A feature flag is a runtime switch that controls whether a feature is active for a given user, without deploying new code. Instead of shipping a change and hoping it works, you wrap the change in a flag. The flag decides who sees it, when, and under what conditions. Deploying code and releasing a feature become two separate acts.
This separation matters because it changes the risk profile of every release. A team can merge code to production on Monday and release the feature to 1% of users on Wednesday. If something goes wrong, they flip the flag off in seconds. No rollback deploy, no hotfix, no incident.

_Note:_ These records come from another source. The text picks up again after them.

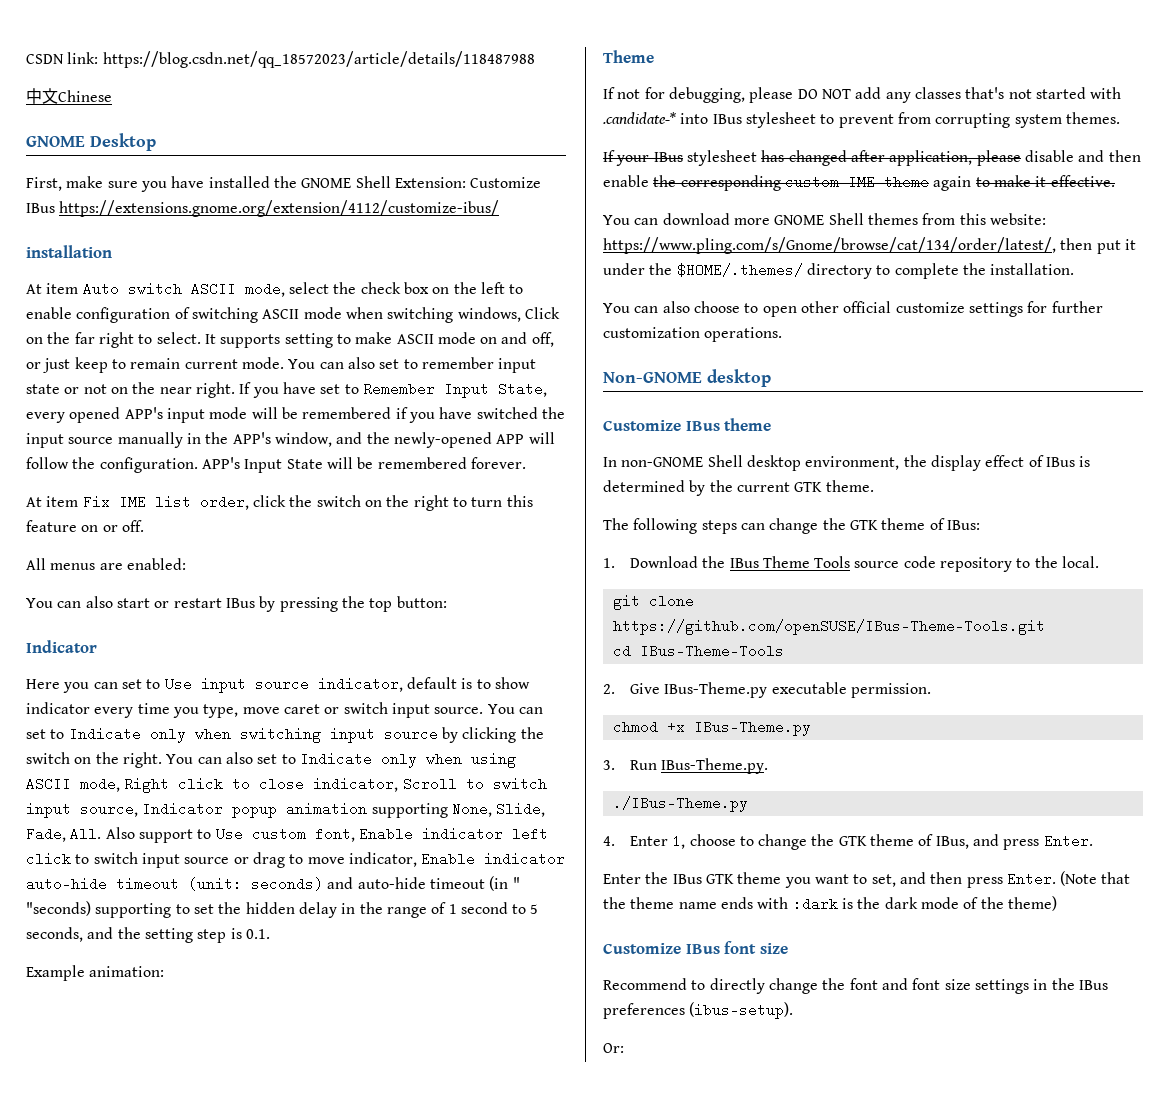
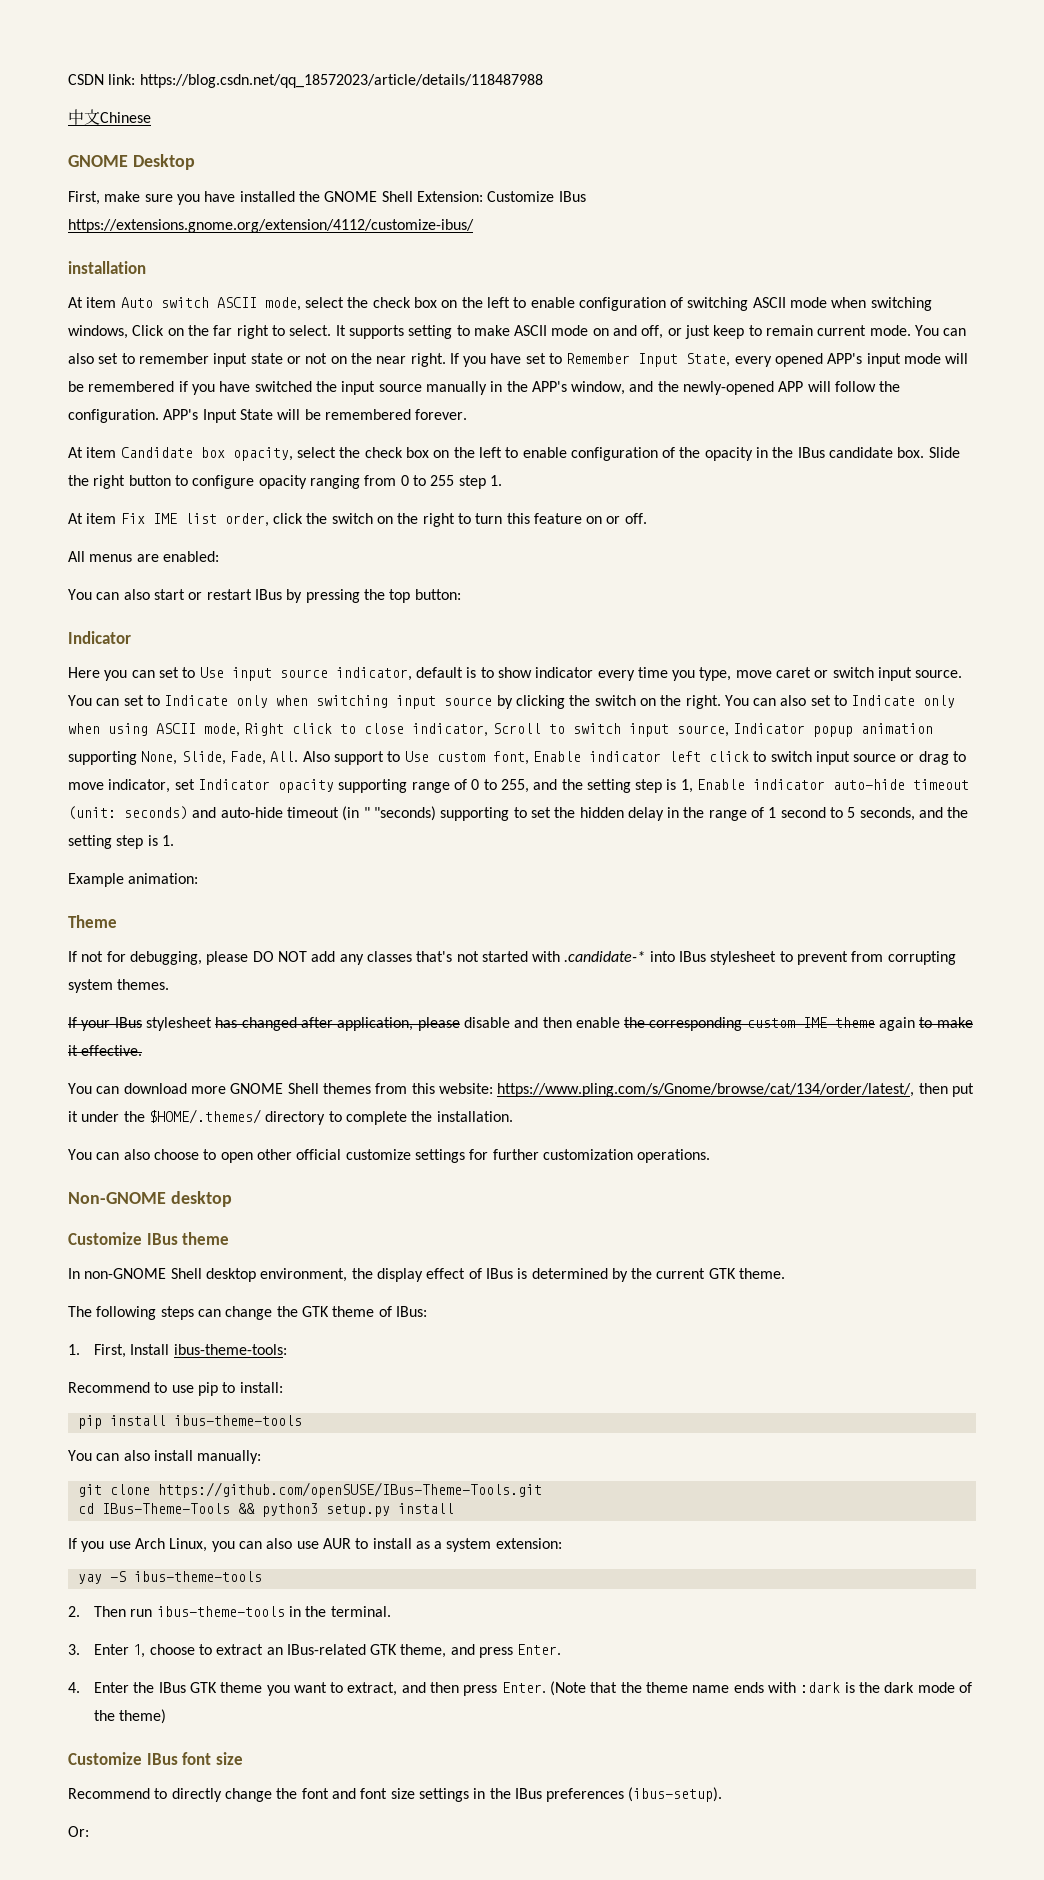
(526, 463) none -> [68,447,960,461] [68,475,502,489] // At item Candidate box opacity, select the check box on the left to enable configuration of the opacity in the IBus candidate box. Slide the right button to configure opacity ranging from 0 to 255 step 1.
(417, 859) none -> [174,779,693,793] set Indicator opacity supporting range of 0 to 255, and the setting step is 1,
[245,929,270,939] 0.1. -> [161,835,174,846] 1.
[629,556,1100,572] Download the IBus Theme Tools source code repository to the local. -> [93,1344,287,1358] [68,1382,283,1396] [77,1415,302,1429] [68,1450,262,1464] First, Install ibus-theme-tools: // Recommend to use pip to install: // pip install ibus-theme-tools // You can also install manually:
[603,682,931,698] [612,720,811,736] [603,758,769,774] [612,796,748,812] [603,834,969,850] // 2. Give IBus-Theme.py executable permission. // chmod +x IBus-Theme.py // 3. Run IBus-Theme.py. // ./IBus-Theme.py // 4. Enter 1, choose to change the GTK theme of IBus, -> [237,1503,454,1517] [68,1538,562,1552] [77,1571,262,1584] [68,1606,391,1617] [68,1644,447,1658] && python3 setup.py install // If you use Arch Linux, you can also use AUR to install as a system extension: // yay -S ibus-theme-tools // 2. Then run ibus-theme-tools in the terminal. // 3. Enter 1, choose to extract an IBus-related GTK theme,
(1093, 841) none -> [68,1682,80,1693] 4.
[871,874,896,887] set, -> [347,1682,398,1696] extract,

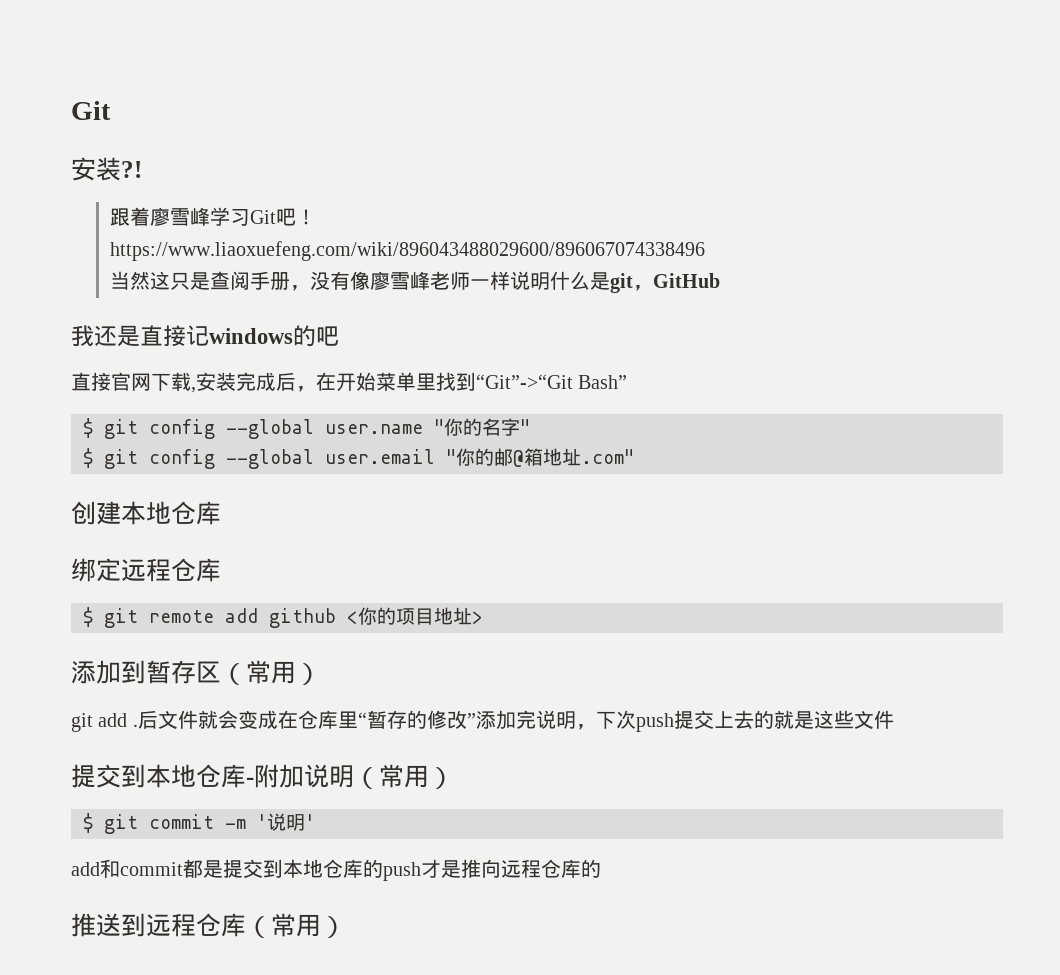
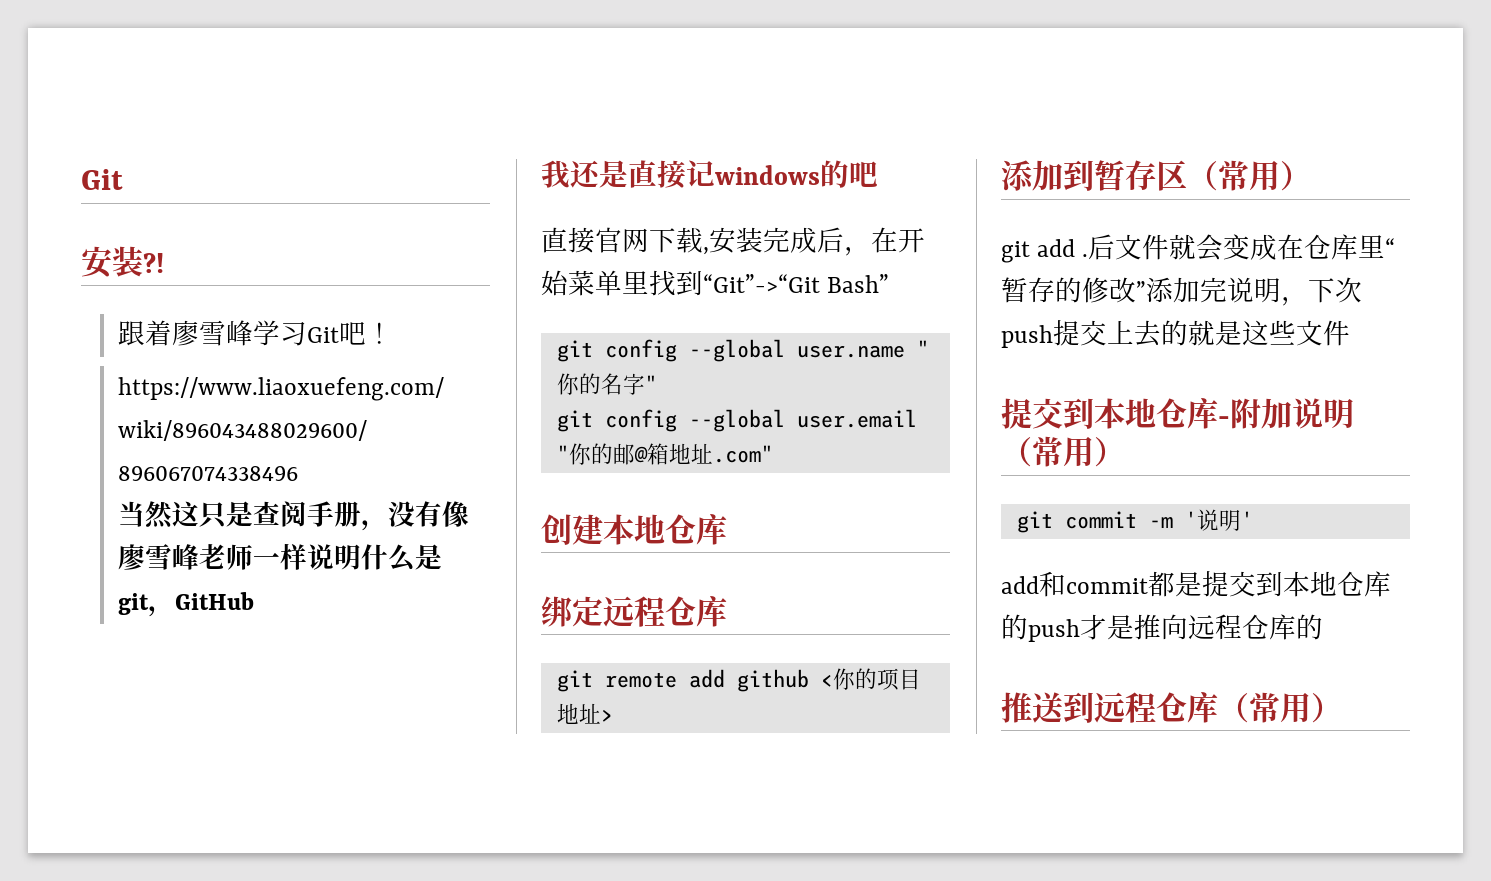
[83,418,93,438] $ -> (890, 283) none
[83,448,93,468] $ -> (657, 383) none
[83,607,93,627] $ -> (727, 611) none
[83,813,93,833] $ -> (1125, 452) none

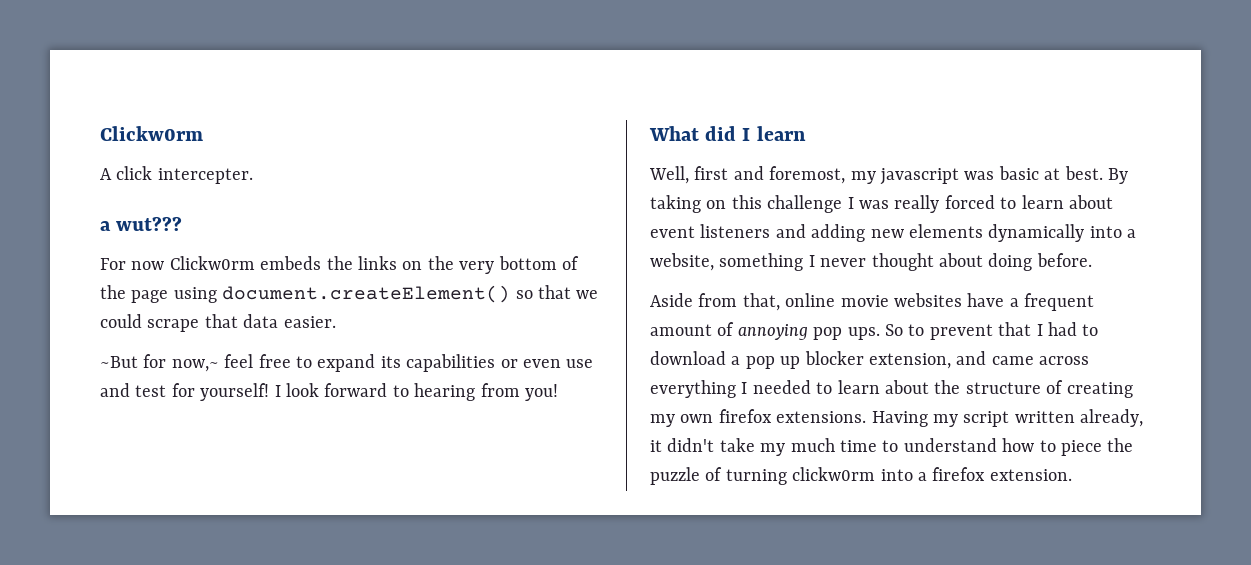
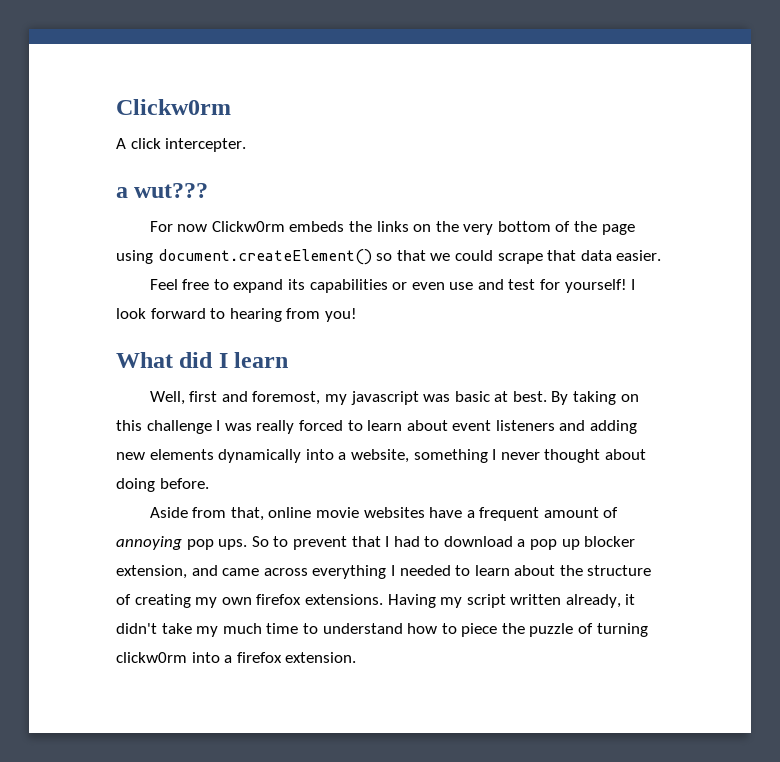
[100,354,254,372] ~But for now,~ feel -> [149,279,178,290] Feel

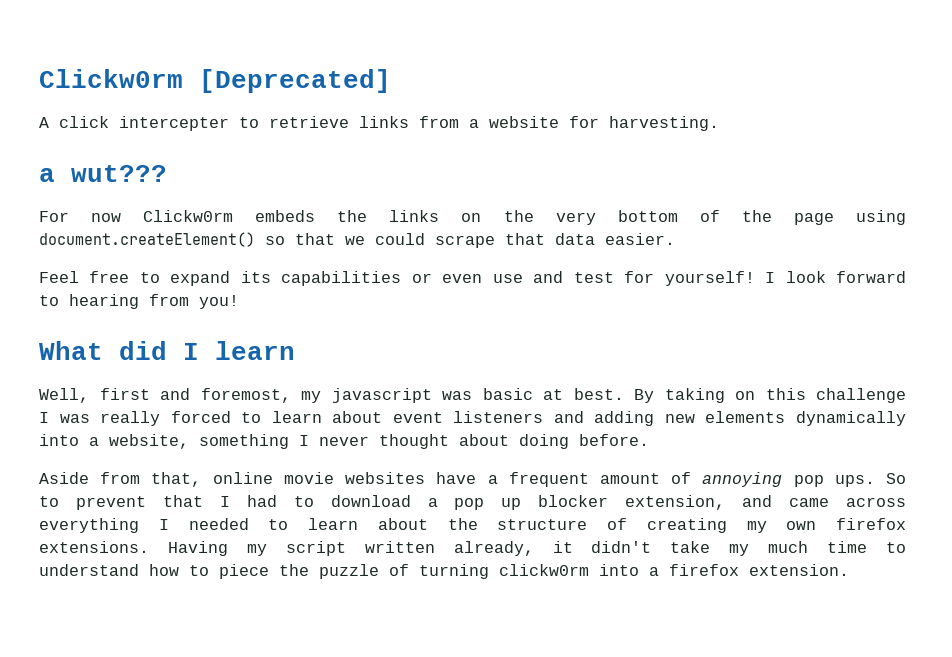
[116,99,231,115] Clickw0rm -> [39,69,391,93] Clickw0rm [Deprecated]
[165,138,247,152] intercepter. -> [119,116,719,131] intercepter to retrieve links from a website for harvesting.

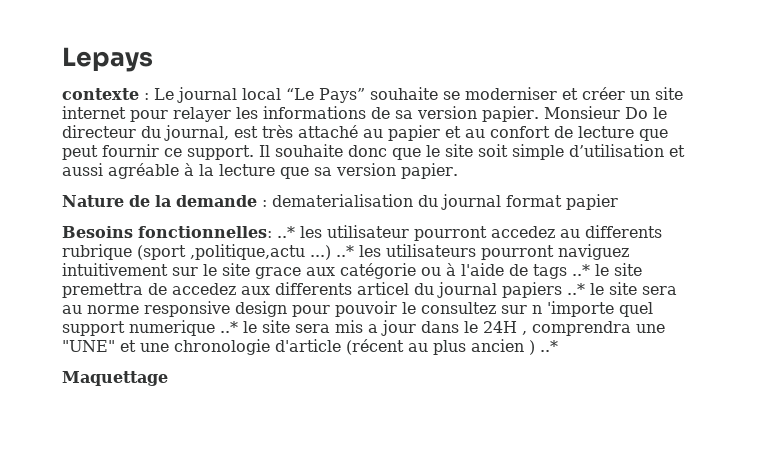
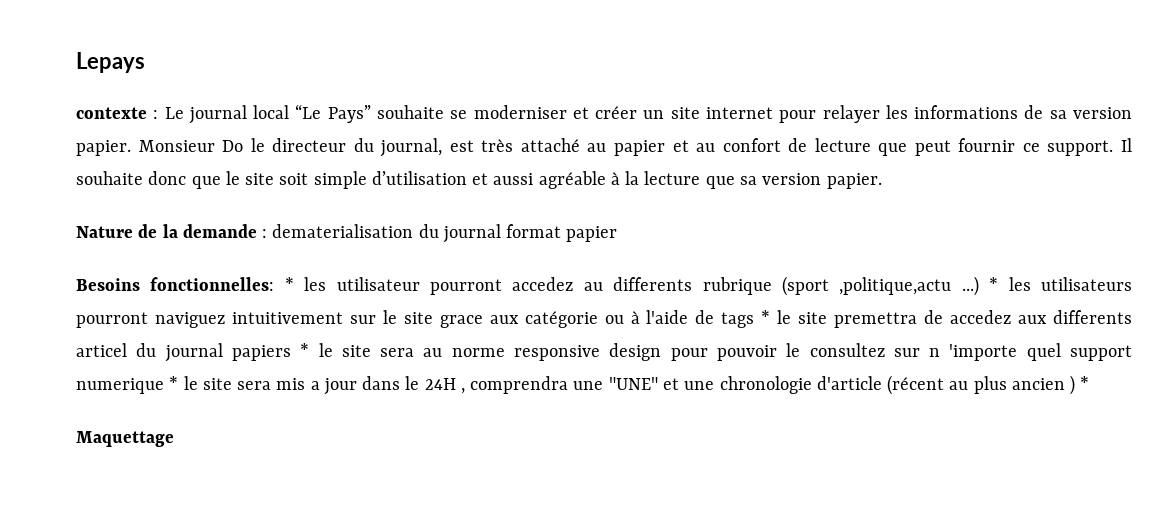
[277,226,295,238] ..* -> [284,277,294,291] *
[336,245,354,257] ..* -> [989,277,999,291] *
[572,264,590,276] ..* -> [761,310,771,324] *
[567,283,585,295] ..* -> [300,343,310,357] *
[220,321,238,333] ..* -> [169,376,179,390] *
[540,340,558,352] ..* -> [1080,376,1090,390] *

The blast radius stays small because the flag kept it small.
At Spotify, feature flags are the foundation of both experimentation and release management. Every A/B test runs through a flag. Every rollout is a flag with an adjustable reach percentage. Across 300+ teams running 10,000+ experiments per year, flags are the mechanism that connects "we want to test this idea" to "users are seeing it."
How do feature flags work?
At the simplest level, a feature flag is a conditional: if the flag is on for this user, show the new experience; otherwise, show the old one. But the implementation details determine whether flags are a useful tool or a liability.
In Confidence, flags are structured configurations with typed schemas. A single flag can control multiple properties at once: a color value, a copy string, and a numeric threshold, all bundled into one flag with defined types for each property. This structure prevents the common failure mode where teams create dozens of boolean flags that interact in unpredictable ways.
Flag evaluation in Confidence happens in-process at 10 to 50 microseconds, with no network call at evaluation time. The SDK loads the flag configuration on initialization and evaluates locally. If Confidence goes down, your flags keep evaluating with the last known configuration. This architecture means flags don't add meaningful latency to your application, and a platform outage doesn't become your outage.
What types of feature flags exist?
Feature flags serve different purposes depending on their intended lifespan and function.
Release flags control the rollout of new features. They're temporary by design: once the feature is fully rolled out and stable, you remove the flag. A release flag might start at 0%, move to 1% for a canary check, then ramp to 10%, 50%, and 100% over a week. Most flags in a healthy codebase are release flags, and most should be cleaned up within weeks of reaching full rollout.
Experiment flags split traffic between control and treatment groups for an A/B test. They look similar to release flags, but their purpose is measurement, not release. The allocation stays fixed (usually 50/50) until the experiment reaches statistical power.
Kill switches are permanent flags designed for emergency deactivation. They stay in the codebase indefinitely because their job is to provide a safety valve you can pull at any time, even years after the feature shipped.
Permission flags grant access to specific users or segments: internal employees, beta testers, users in a specific market. They tend to be longer-lived than release flags but shorter-lived than kill switches.
What goes wrong with feature flags?
The most common problem is flag debt. Teams create flags for releases, finish the rollout, and never clean up the flag. Over time, the codebase accumulates dead conditionals that no one is sure about. Removing a flag that might still matter feels risky, so it stays. Multiply that across a hundred features and the codebase becomes harder to reason about.
The fix is organizational, not technical: treat flag cleanup as part of the release process, not a separate backlog item. When the rollout reaches 100% and metrics look stable, removing the flag is the last step of the release, not a future chore.
A second problem is flag interactions. When two flags modify the same part of the product, the combined experience might be something no one designed or tested. Confidence addresses this through its Surface concept, which groups experiments on the same product area and coordinates them so teams don't step on each other's changes.
How are feature flags different from feature toggles?
They aren't. "Feature toggle" and "feature flag" refer to the same concept. "Feature flag" has become the more common term in modern engineering practice, and it's the term Confidence uses. Some older documentation and Martin Fowler's original taxonomy use "feature toggle," but the mechanism is identical.